This past week, the Parliament in Portugal voted to allow assisted suicide and euthanasia, even as protests raged outside of the building. If President Marcelo Rebelo de Sousa doesn’t block the legislation, Portugal will become one of only a handful of countries in the world to allow doctors to kill their patients.
Thousands of people protested the bills, according to the Portugal Resident. The bills would not only allow assisted suicide, but euthanasia as well — when a doctor directly administers the fatal drugs to a patient. Only Belgium, Canada, Colombia, Luxembourg, the Netherlands and Switzerland currently allow euthanasia. But despite the protests and the fact that so few countries allow euthanasia, Socialist lawmaker Isabel Moreira painted opposition to the bills as “radical.”

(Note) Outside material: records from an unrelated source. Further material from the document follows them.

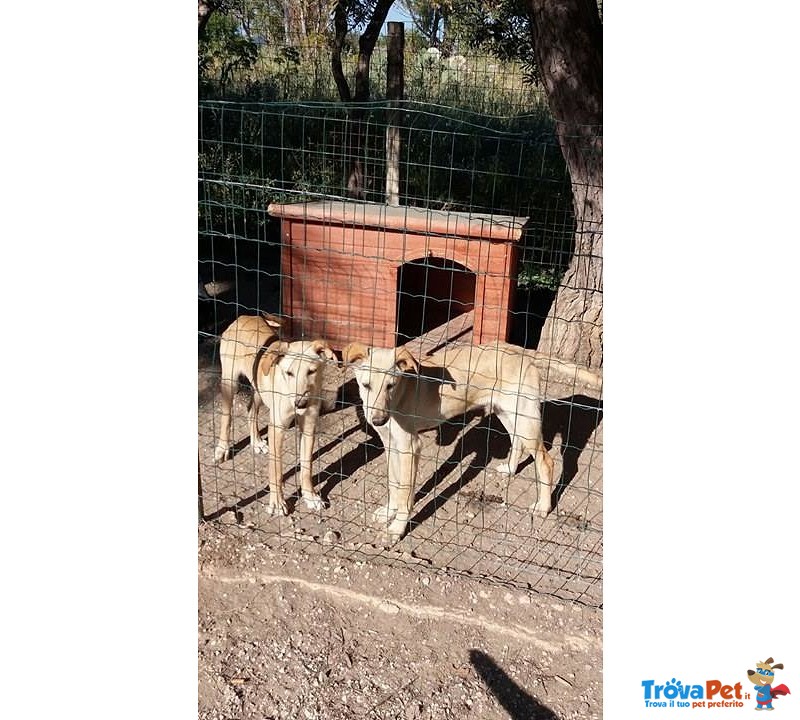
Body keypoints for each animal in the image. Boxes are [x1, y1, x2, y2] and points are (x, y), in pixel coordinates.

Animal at [214, 316, 336, 516]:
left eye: (312, 371)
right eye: (289, 373)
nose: (300, 404)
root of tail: (243, 317)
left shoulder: (309, 426)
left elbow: (306, 466)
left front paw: (310, 496)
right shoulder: (276, 428)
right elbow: (276, 469)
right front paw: (278, 502)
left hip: (259, 389)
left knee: (250, 410)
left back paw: (256, 442)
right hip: (229, 382)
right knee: (226, 417)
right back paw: (222, 448)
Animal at [342, 340, 600, 544]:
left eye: (390, 386)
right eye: (366, 385)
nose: (378, 420)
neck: (401, 395)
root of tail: (519, 350)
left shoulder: (410, 446)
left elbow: (405, 491)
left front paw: (397, 528)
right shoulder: (391, 445)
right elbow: (394, 484)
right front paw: (389, 512)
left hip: (525, 419)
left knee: (546, 461)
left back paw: (543, 507)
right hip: (507, 412)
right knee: (516, 441)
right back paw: (510, 469)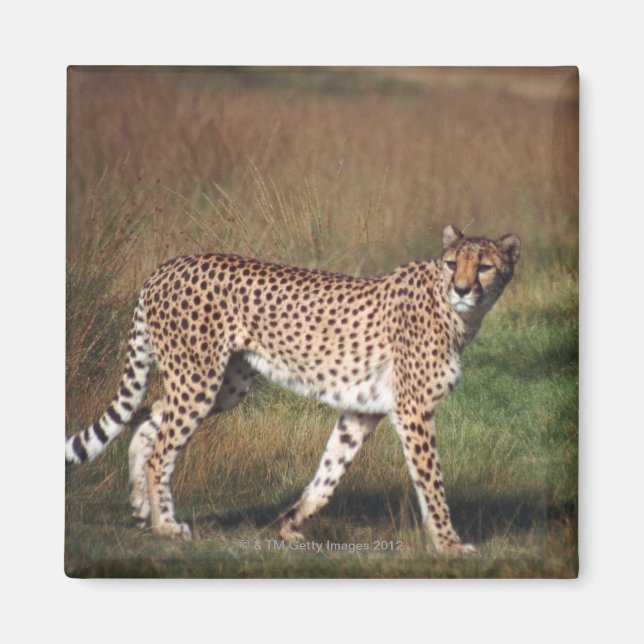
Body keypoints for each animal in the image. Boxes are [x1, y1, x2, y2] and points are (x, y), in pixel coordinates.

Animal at [65, 224, 520, 554]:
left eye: (483, 266)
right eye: (452, 264)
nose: (462, 289)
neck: (457, 314)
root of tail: (166, 266)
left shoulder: (363, 410)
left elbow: (329, 473)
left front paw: (290, 524)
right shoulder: (413, 410)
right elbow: (432, 482)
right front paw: (449, 544)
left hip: (223, 385)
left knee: (147, 418)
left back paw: (140, 506)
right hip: (199, 379)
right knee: (162, 448)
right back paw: (165, 525)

Protesters fought back, saying lawmakers should make health care for the terminally ill the priority instead of death. Despite the country’s legalization of abortion in 2007, and now, the potential legalization of euthanasia, Portugal’s constitution still claims to be based upon the dignity of the human person, stating that human life should be “inviolable.”

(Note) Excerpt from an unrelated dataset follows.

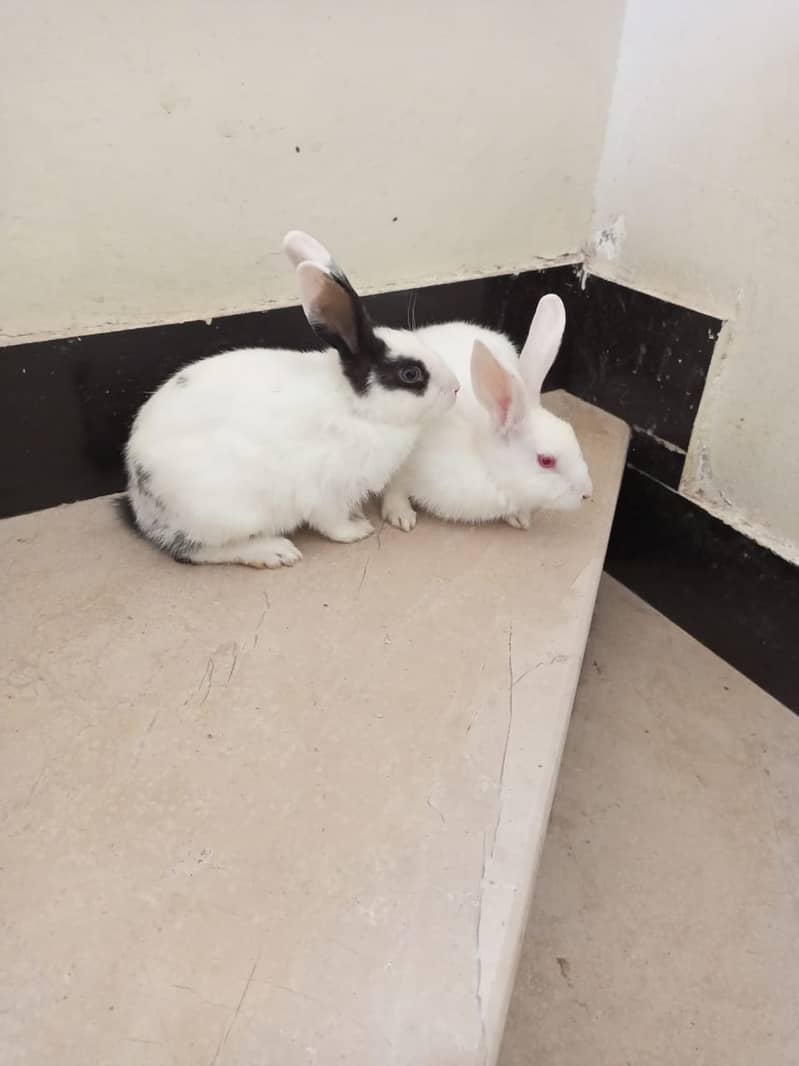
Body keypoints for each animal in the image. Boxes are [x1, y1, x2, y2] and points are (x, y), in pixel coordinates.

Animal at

“I think life is an inviolable asset, human life has an inviolable value, consecrated by our Portuguese constitution – thank God,” 21-year-old Francisco Guimaraes told Reuters. “We must care for life until it comes to its natural end.”
Telmo Correia, a conservative lawmaker, said legalizing euthanasia would equal “a sinister step backwards for civilization.” Outside the Parliament building, people held banners reading, “Euthanasia doesn’t end suffering, it ends life,” while others chanted “Sim a vida!” (“Yes to life!”) and held crucifixes and religious effigies, according to the Associated Press.
It is believed that President Rebelo de Sousa is not enthusiastic about the bills, and could send them back to Parliament. However, lawmakers could then vote to override his veto.
Countries in which assisted suicide and euthanasia have been legalized often see the number of people requesting to die skyrocket over time, and the supposed safeguards are slowly relaxed until virtually anyone is allowed to be killed. Assisted suicide in Australia, for example, has been legal for under a year; yet already, 52 people have died in this manner, and the number of applications to die were reportedly “higher than expected.” Canada has horrifyingly even begun to partner organ harvesting with euthanasia, and a Canadian resident is euthanized approximately every three hours, according to a shocking report from the Canadian government.
What’s truly “radical” is allowing doctors to violate their oaths and kill patients who are in need of better health care.